- [TEXTO DE ORIGEM]:
↓↓↓
Clube Zero (2023)

Nasce uma seita

título original (ano)
Club Zero (2023)
gênero
Drama, Comédia
país
Áustria, Reino Unido, Alemanha, França, Dinamarca, Turquia, EUA, Catar, Bósnia e Herzegovina
duração
110 minutos
direção
Jessica Hausner
elenco
Mia Wasikowska, Sidse Babett Knudsen, Amir El-Masry, Camilla Rutherford, Amanda Lawrence, Sam Hoare, Elsa Zylberstein, Keeley Forsyth, Mathieu Demy, Emily Stride, Szandra Asztalos, Florence Baker, Samuel D Anderson
visto em
Cinemas

O estabelecimento de ensino onde se situa a maior parte da trama de Clube Zero representa o ideal de “escola sem partido” da extrema-direita brasileira. Somem os professores tradicionais, “doutrinadores”, assim como disciplinas de ciências, história e geografia. Entram em cena o mandarim, pensado para os negócios; a educação física, para manterem a boa aparência, e a matéria de “Comida Consciente”. 

Ninguém tinha ouvido falar anteriormente na Senhorita Novak (Mia Wasikowska), no entanto, um dos pais encontra seus serviços num site, sugere ao conselho da escola, e a mulher está contratada. Afinal, comer conscientemente seria algo bom, correto? Utilizar menos alimentos, diminuir a produção, poupar a natureza. A mulher possui sua própria marca de chás, cuja embalagem apresenta seu sorriso estampado. Parece positivo. Começam então as aulas.
↑↑↑
- [CONJUNTO DE DADOS]:
↓↓↓
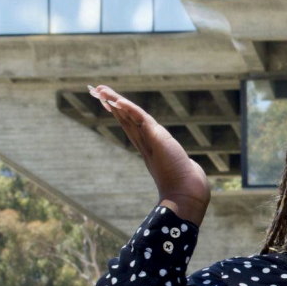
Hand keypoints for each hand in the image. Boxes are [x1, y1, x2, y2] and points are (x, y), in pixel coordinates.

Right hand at [88, 84, 210, 226]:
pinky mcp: (156, 140)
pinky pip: (140, 120)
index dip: (120, 113)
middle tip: (94, 91)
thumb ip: (183, 168)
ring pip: (128, 117)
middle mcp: (146, 144)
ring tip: (98, 90)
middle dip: (110, 104)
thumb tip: (192, 172)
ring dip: (114, 102)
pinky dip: (129, 110)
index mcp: (149, 148)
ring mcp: (149, 142)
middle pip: (125, 119)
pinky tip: (118, 101)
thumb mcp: (183, 169)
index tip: (108, 102)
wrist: (187, 195)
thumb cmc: (187, 187)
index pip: (132, 125)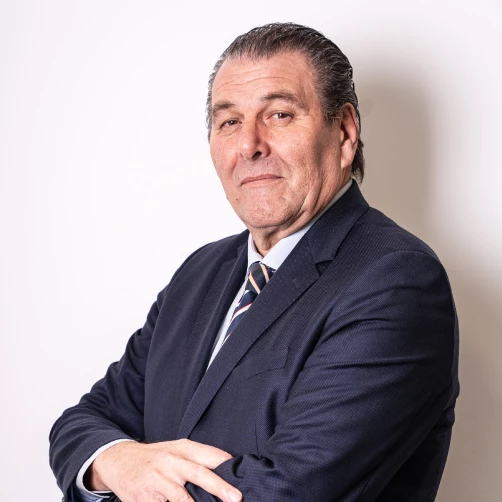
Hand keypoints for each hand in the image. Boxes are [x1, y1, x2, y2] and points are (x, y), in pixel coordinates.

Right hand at [87, 439, 241, 501]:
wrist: (118, 460)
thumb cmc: (154, 457)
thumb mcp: (175, 449)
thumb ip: (197, 458)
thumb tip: (226, 470)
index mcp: (181, 448)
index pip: (208, 454)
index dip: (225, 463)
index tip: (241, 472)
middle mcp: (170, 461)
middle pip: (199, 473)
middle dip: (219, 487)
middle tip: (236, 498)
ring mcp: (157, 479)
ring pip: (181, 496)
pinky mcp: (144, 497)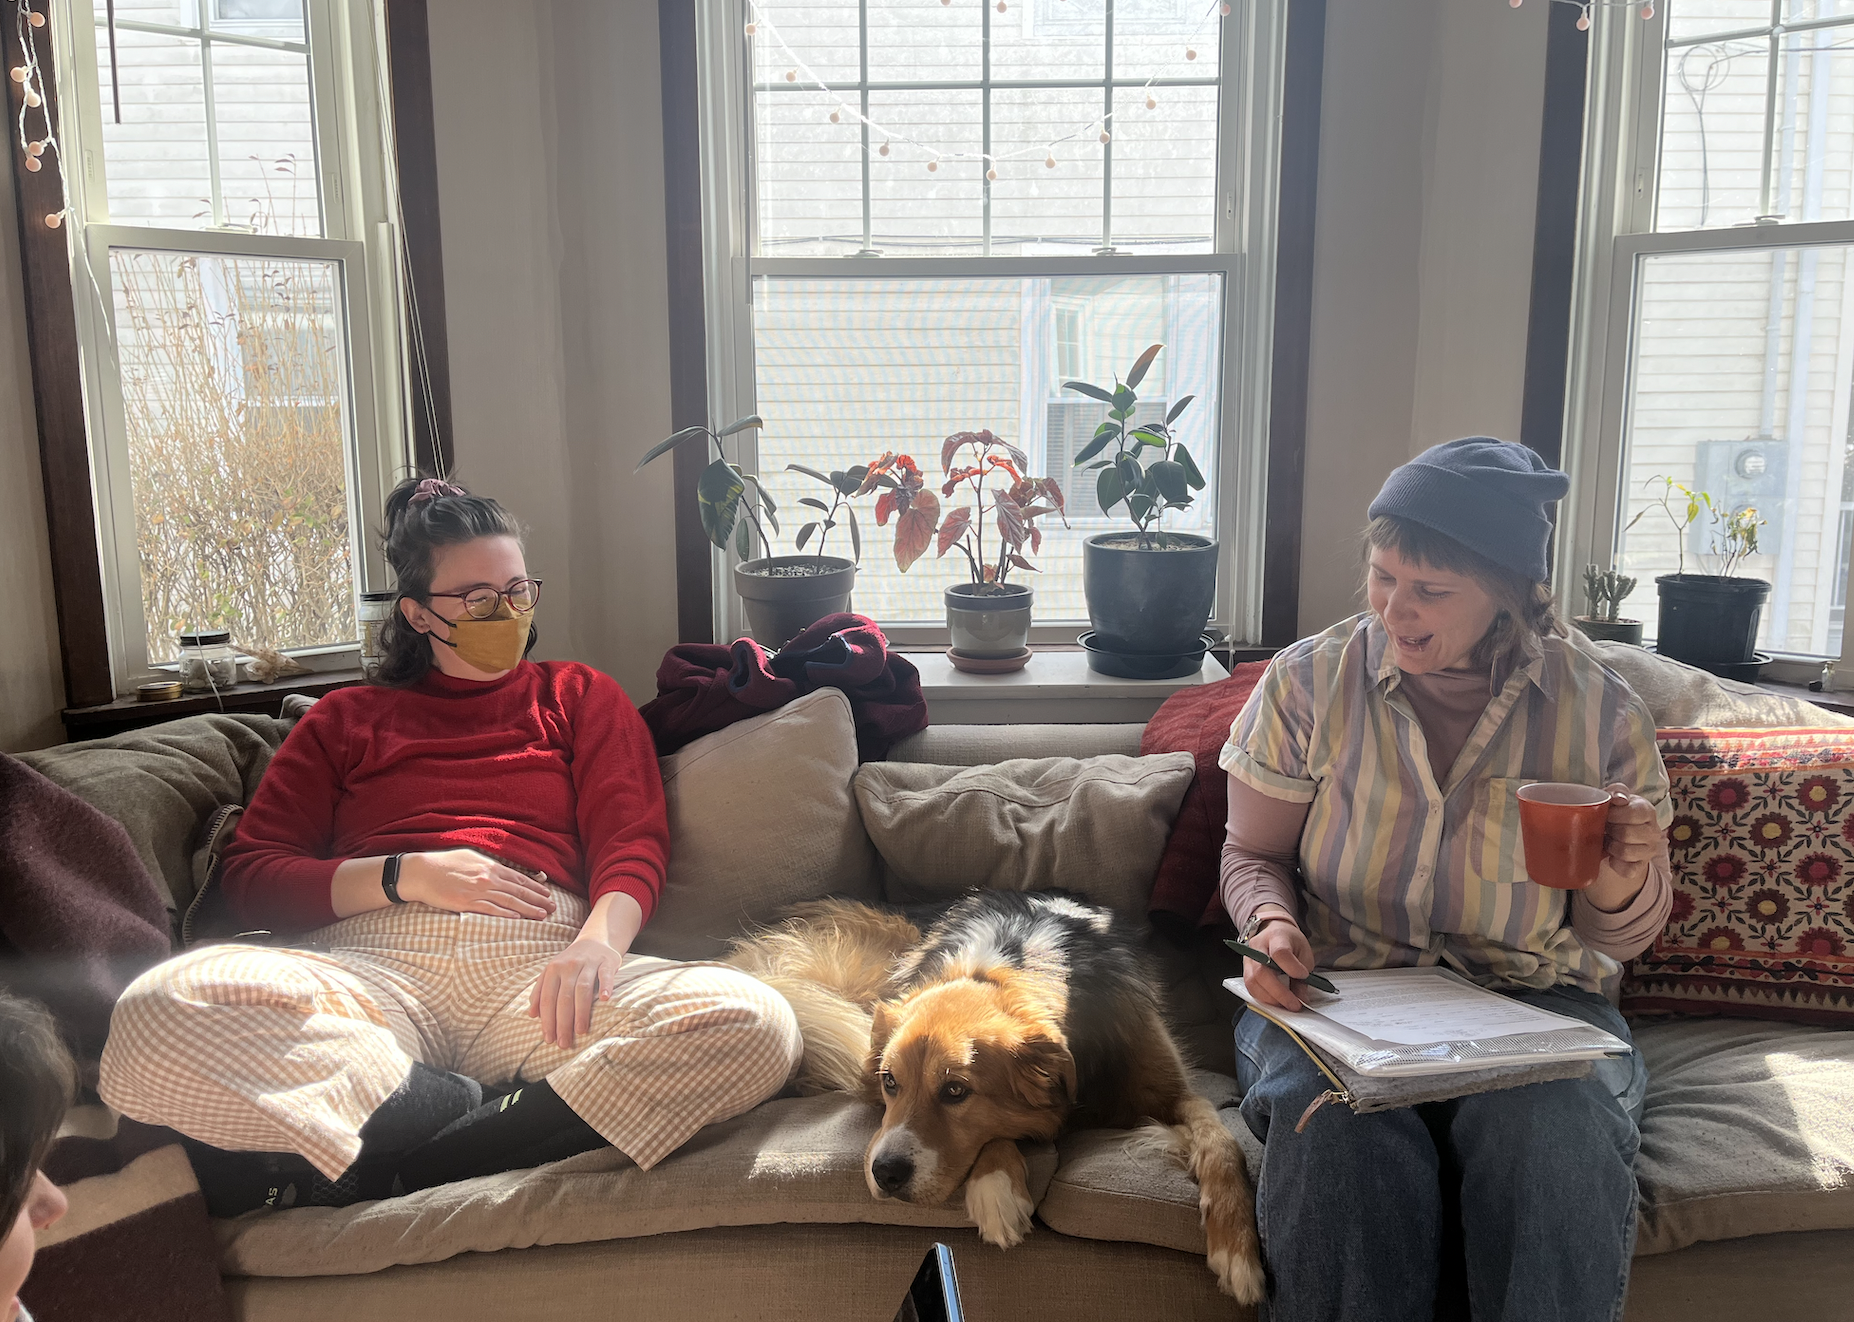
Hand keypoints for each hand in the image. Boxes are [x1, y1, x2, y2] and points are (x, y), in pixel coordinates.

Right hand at [398, 849, 555, 919]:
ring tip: (542, 915)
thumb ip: (488, 864)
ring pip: (509, 901)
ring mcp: (478, 891)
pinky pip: (490, 909)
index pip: (519, 878)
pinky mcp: (466, 903)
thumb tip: (502, 869)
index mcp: (490, 866)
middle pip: (519, 890)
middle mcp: (488, 878)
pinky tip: (518, 918)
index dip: (535, 887)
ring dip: (528, 909)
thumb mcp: (471, 856)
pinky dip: (506, 914)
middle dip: (538, 899)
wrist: (421, 872)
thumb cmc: (444, 862)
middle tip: (553, 907)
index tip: (547, 893)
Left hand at [529, 938, 624, 1049]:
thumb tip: (531, 1014)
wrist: (595, 940)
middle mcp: (568, 966)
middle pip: (564, 997)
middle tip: (563, 1043)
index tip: (548, 1039)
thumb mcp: (552, 973)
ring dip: (581, 1012)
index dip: (547, 1020)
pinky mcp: (606, 961)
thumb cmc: (571, 963)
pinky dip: (605, 987)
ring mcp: (588, 963)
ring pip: (582, 989)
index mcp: (553, 970)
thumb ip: (540, 991)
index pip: (548, 998)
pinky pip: (605, 975)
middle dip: (562, 1022)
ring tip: (580, 1031)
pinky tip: (604, 1000)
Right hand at [1242, 911, 1316, 1011]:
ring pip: (1252, 982)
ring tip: (1286, 1004)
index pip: (1280, 952)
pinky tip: (1276, 1001)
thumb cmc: (1290, 942)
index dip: (1292, 968)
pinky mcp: (1244, 970)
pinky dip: (1264, 998)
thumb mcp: (1304, 953)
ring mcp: (1248, 959)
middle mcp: (1257, 946)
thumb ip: (1303, 975)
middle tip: (1294, 1004)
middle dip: (1279, 993)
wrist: (1273, 931)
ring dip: (1270, 999)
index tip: (1304, 976)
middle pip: (1262, 972)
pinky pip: (1250, 988)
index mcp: (1276, 936)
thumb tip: (1301, 998)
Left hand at [1600, 782, 1660, 883]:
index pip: (1633, 814)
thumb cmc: (1615, 811)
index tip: (1606, 814)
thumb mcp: (1615, 796)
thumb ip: (1617, 791)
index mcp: (1648, 811)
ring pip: (1625, 852)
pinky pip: (1626, 870)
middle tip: (1605, 828)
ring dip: (1611, 846)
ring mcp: (1649, 851)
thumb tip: (1619, 798)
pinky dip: (1615, 863)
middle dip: (1610, 831)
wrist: (1617, 833)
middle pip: (1626, 834)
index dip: (1614, 815)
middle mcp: (1654, 832)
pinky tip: (1612, 855)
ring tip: (1608, 840)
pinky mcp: (1641, 867)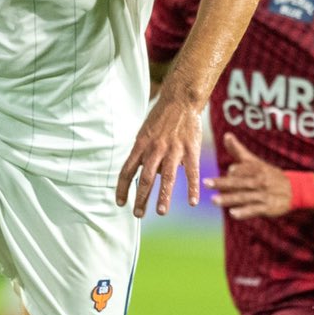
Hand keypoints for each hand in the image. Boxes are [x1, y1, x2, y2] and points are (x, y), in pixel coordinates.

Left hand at [115, 88, 202, 216]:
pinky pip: (191, 172)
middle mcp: (155, 149)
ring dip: (163, 196)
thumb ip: (144, 154)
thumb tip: (147, 176)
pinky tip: (193, 202)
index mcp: (141, 145)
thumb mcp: (145, 133)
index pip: (127, 171)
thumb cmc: (161, 118)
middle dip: (140, 198)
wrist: (181, 100)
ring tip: (160, 212)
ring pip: (167, 177)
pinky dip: (192, 188)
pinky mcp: (191, 149)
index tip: (120, 203)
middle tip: (137, 214)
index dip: (122, 188)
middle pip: (145, 178)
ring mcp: (173, 150)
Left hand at [210, 133, 293, 219]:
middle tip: (206, 183)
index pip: (242, 169)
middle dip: (222, 183)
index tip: (230, 171)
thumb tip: (226, 135)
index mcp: (256, 169)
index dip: (235, 171)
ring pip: (244, 196)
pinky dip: (244, 212)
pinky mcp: (267, 207)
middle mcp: (259, 181)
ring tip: (214, 200)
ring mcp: (263, 194)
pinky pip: (254, 210)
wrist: (295, 189)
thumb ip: (239, 150)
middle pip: (239, 182)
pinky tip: (232, 214)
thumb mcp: (255, 161)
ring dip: (229, 199)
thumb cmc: (269, 174)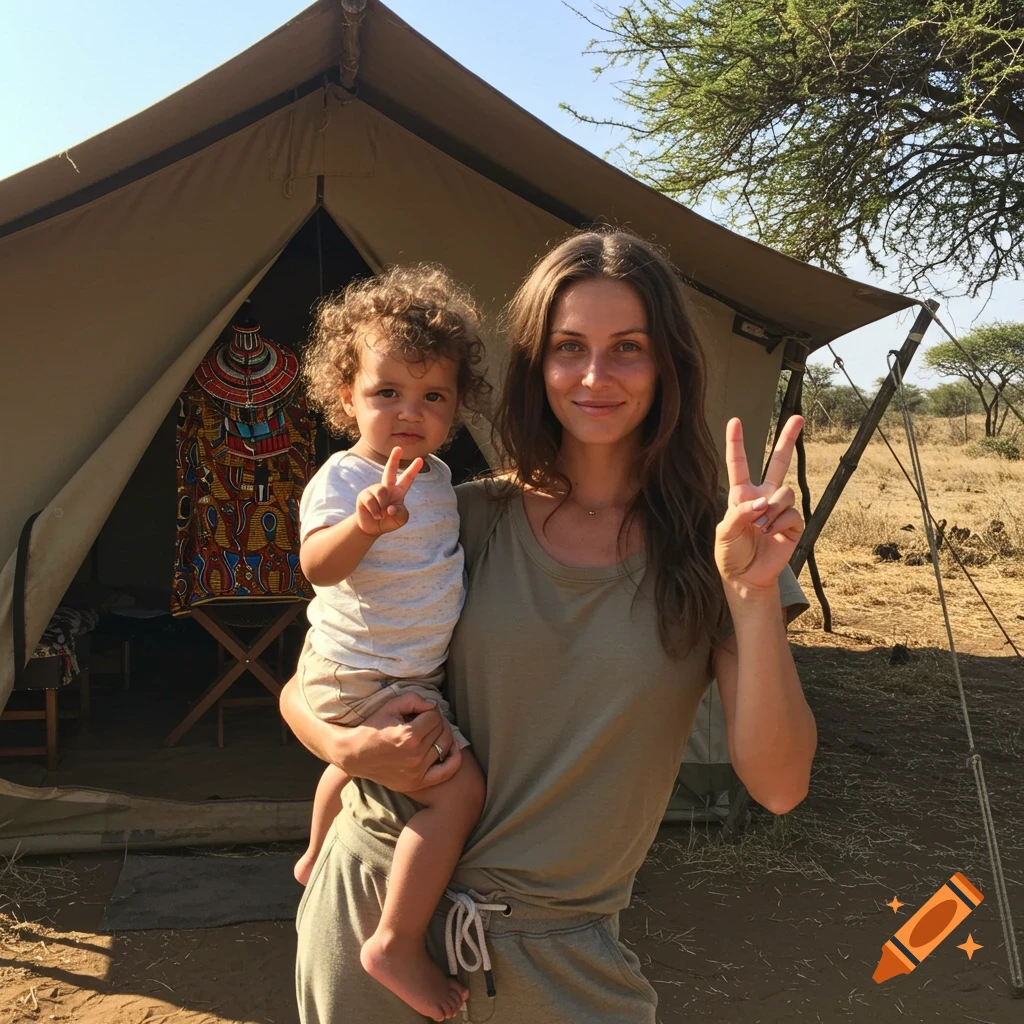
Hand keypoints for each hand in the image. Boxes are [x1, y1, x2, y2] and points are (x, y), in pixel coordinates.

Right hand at [341, 692, 462, 792]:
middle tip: (427, 720)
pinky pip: (447, 771)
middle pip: (442, 730)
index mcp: (408, 736)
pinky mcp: (417, 783)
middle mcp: (415, 756)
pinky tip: (452, 748)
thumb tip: (433, 705)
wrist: (353, 755)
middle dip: (436, 721)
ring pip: (446, 746)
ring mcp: (417, 772)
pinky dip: (454, 758)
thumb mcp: (390, 706)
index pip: (434, 716)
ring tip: (433, 731)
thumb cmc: (372, 728)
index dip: (429, 710)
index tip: (421, 711)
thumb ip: (414, 699)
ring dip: (443, 735)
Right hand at [355, 447, 422, 535]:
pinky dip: (375, 511)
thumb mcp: (400, 519)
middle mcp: (387, 488)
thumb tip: (389, 507)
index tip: (420, 459)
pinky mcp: (364, 495)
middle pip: (390, 471)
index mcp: (398, 491)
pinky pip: (371, 501)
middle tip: (398, 448)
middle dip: (394, 459)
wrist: (373, 527)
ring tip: (382, 515)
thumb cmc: (389, 521)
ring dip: (383, 506)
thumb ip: (400, 513)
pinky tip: (376, 516)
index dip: (413, 470)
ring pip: (381, 492)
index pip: (407, 479)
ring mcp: (374, 490)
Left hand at [715, 415, 804, 591]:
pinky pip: (791, 513)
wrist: (745, 577)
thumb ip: (740, 513)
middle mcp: (763, 496)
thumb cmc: (730, 553)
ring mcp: (779, 509)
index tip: (735, 421)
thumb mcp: (724, 532)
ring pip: (785, 491)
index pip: (738, 465)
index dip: (736, 444)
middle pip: (778, 462)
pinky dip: (779, 522)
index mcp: (741, 494)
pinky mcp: (793, 524)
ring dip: (771, 509)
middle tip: (798, 417)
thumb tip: (763, 502)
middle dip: (788, 439)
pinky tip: (771, 533)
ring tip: (760, 526)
↑↑↑
- [O QUE FAZER]:
1 > No texto sobre o filme Clube Zero, o que aparece estampado na embalagem dos chás da Senhorita Novak?
2 > Retome o texto sobre o filme Clube Zero a partir do ponto em que ele termina.

- [RESPOSTAS ESPERADAS]:
1 > O sorriso da própria Senhorita Novak.

2 >
A comédia discute os limites do fanatismo e a capacidade de persuasão dos líderes carismáticos. O discurso da protagonista decorre diretamente das falas sedutoras dos pastores pentecostais, dos coaches de saúde e boa forma, assim como os gurus espirituais. A nenhum deles se solicita provas científicas e anos de estudo comprovado em alguma instituição reputada. Eles se sobressaem graças à capacidade de persuasão. 

Novak leva os alunos a comerem menos carne, e depois, a comerem menos alimentos em geral. Insinua, aos poucos, que seria possível viver sem alimento nenhum. “Mas precisamos de alguma coisa para viver, não?”, contestam os raros alunos presentes. A mulher sugere que não. Esta seria uma mentira da indústria alimentícia para faturar mais. Por que devo acreditar na ciência, se meu coração me diz que é possível?

O andamento se torna obsessivo, monotemático, repetitivo. Uma vez apresentado o discurso, nos dez primeiros minutos, Clube Zero tem pouco a oferecer em termos de desenvolvimento até a conclusão.

Os temas do longa-metragem são evidentes. A diretora austríaca Jessica Hausner sempre se interessou pelos limites entre fé e razão. No excelente Lourdes (2009), questionava a possibilidade dos milagres. No igualmente forte Little Joe (2019), investigava a possibilidade de a ciência desenvolver uma “planta da alegria”. A investigação pessoal continua através desta comédia sarcástica, destinada aos tempos hipócritas e antiintelectuais em que vivemos.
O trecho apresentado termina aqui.